The trouble with analytical expressions for two-dimensional curves of least bending strain energy. Back in the 19th century the Swiss mathematician Leonard Euler already defined the equilibrium shape of a flexible rod (spline) when bent in two dimensions. Euler studied the buckled pinned strut over a large deflection range, seemingly the first non-linear treatment of elastic instability phenomena. A slender spline is capable of bending far beyond the critical Euler buckling load while remaining in stable equilibrium. When only a pair of balancing forces act at the ends of the initially straight member, the shape of this curve is an elastica. The elastica minimizes bending strain energy. The analytical solution to the shape of the 2D elastica problem, involves the solution of fundamental elliptic integrals and thus in its very nature does not provide a very useful design tool to generate shapes.

The limitations of three-dimensional physical models.
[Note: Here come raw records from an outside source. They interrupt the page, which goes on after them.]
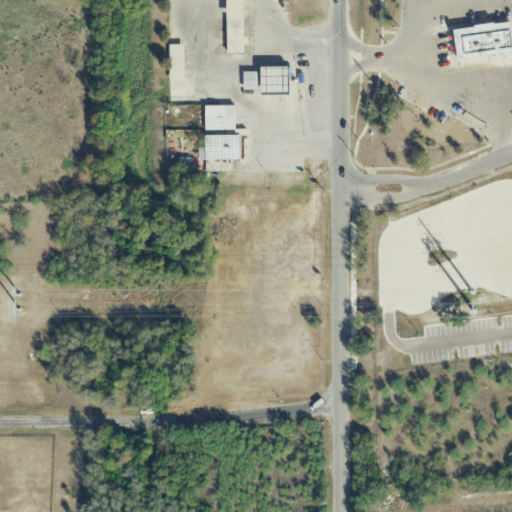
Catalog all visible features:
road: (445, 6)
road: (337, 7)
building: (235, 26)
building: (235, 26)
road: (405, 32)
building: (482, 41)
building: (483, 41)
road: (199, 47)
building: (176, 62)
building: (249, 81)
road: (435, 88)
building: (219, 118)
road: (506, 119)
building: (222, 147)
road: (473, 168)
road: (387, 181)
road: (388, 198)
road: (341, 255)
road: (393, 292)
power tower: (471, 293)
power tower: (18, 295)
power tower: (17, 310)
power tower: (473, 312)
road: (171, 422)
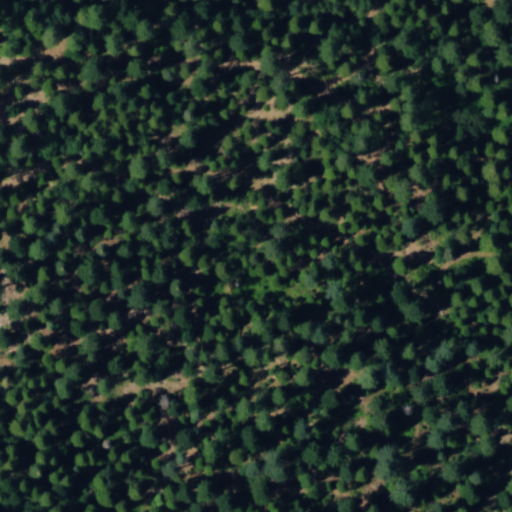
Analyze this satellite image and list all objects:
road: (254, 171)
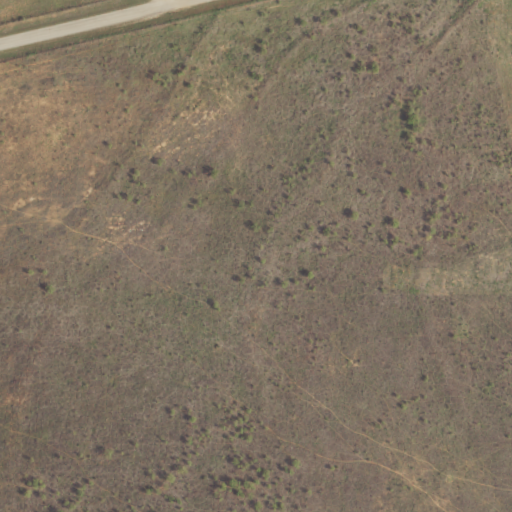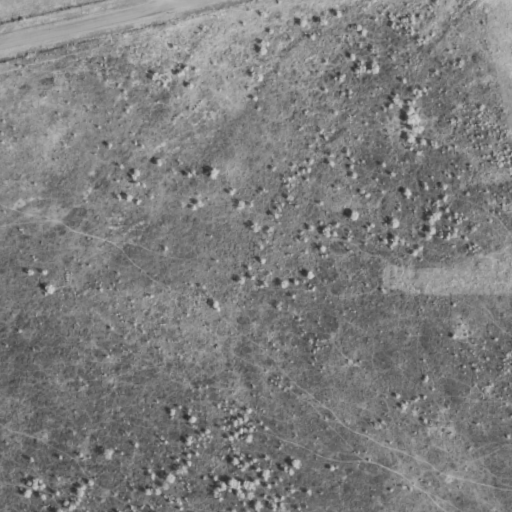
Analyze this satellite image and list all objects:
road: (167, 8)
road: (124, 26)
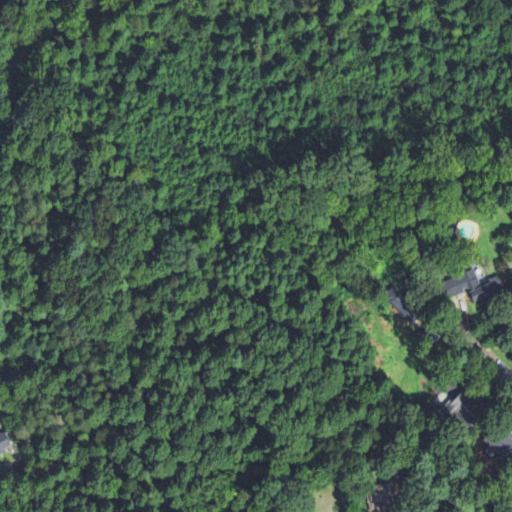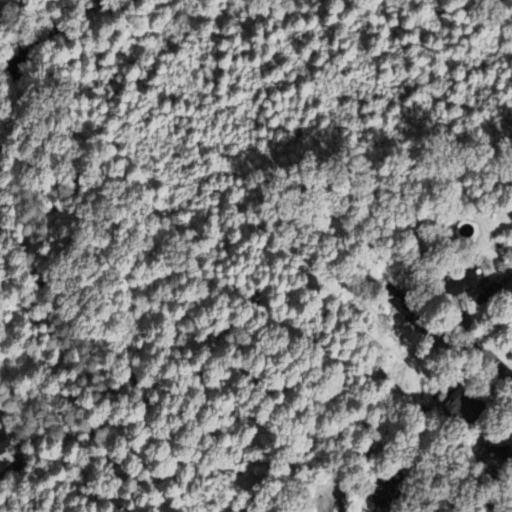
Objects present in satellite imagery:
river: (48, 29)
building: (470, 285)
building: (472, 286)
building: (429, 333)
road: (485, 356)
building: (462, 406)
building: (463, 407)
building: (3, 442)
building: (498, 442)
building: (500, 443)
building: (383, 494)
building: (385, 494)
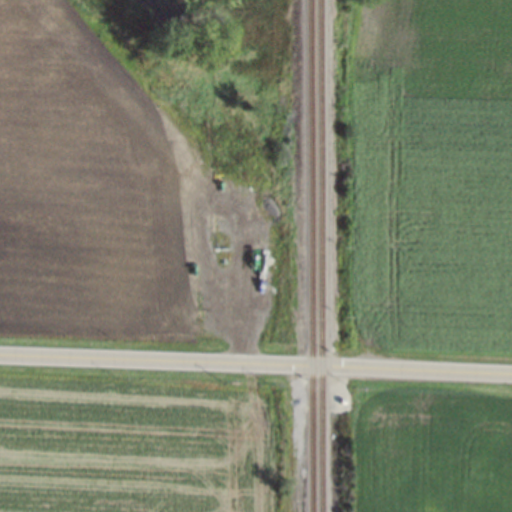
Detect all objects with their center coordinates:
crop: (429, 169)
crop: (82, 188)
railway: (311, 255)
railway: (320, 255)
road: (256, 362)
crop: (151, 450)
crop: (435, 451)
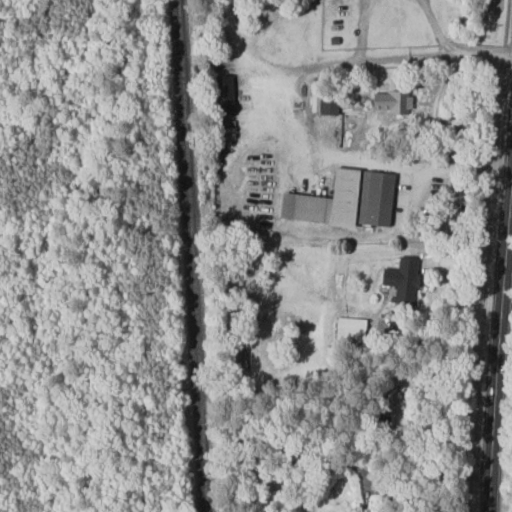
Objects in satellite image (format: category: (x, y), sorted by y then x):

The design of the gridshells for the Mannheim Multihalle inverts the geometry of a hanging chain model(in tension) and results in a pure compression shell. For active bending systems, this technique does not necessarily produce the shape as the bending effect of the splines is neglected. But it is a ‘good’ approximated shape. Computationally finding the shape of bending active splines. To relate form to material behavior, non-linear Finite Elements Methods (FEM) have been used that simulate the structural behavior of flexible splines. The simple spline algorithms we have developed, do not employ implicit solution methods like FEM but build on an explicit Dynamic Relaxation technique, initially developed for form-finding of pre-stressed systems. Using compelling case studies of single spline splines and configurations, we explain how our bending formulations generate equilibrium shapes that obey material and statics laws.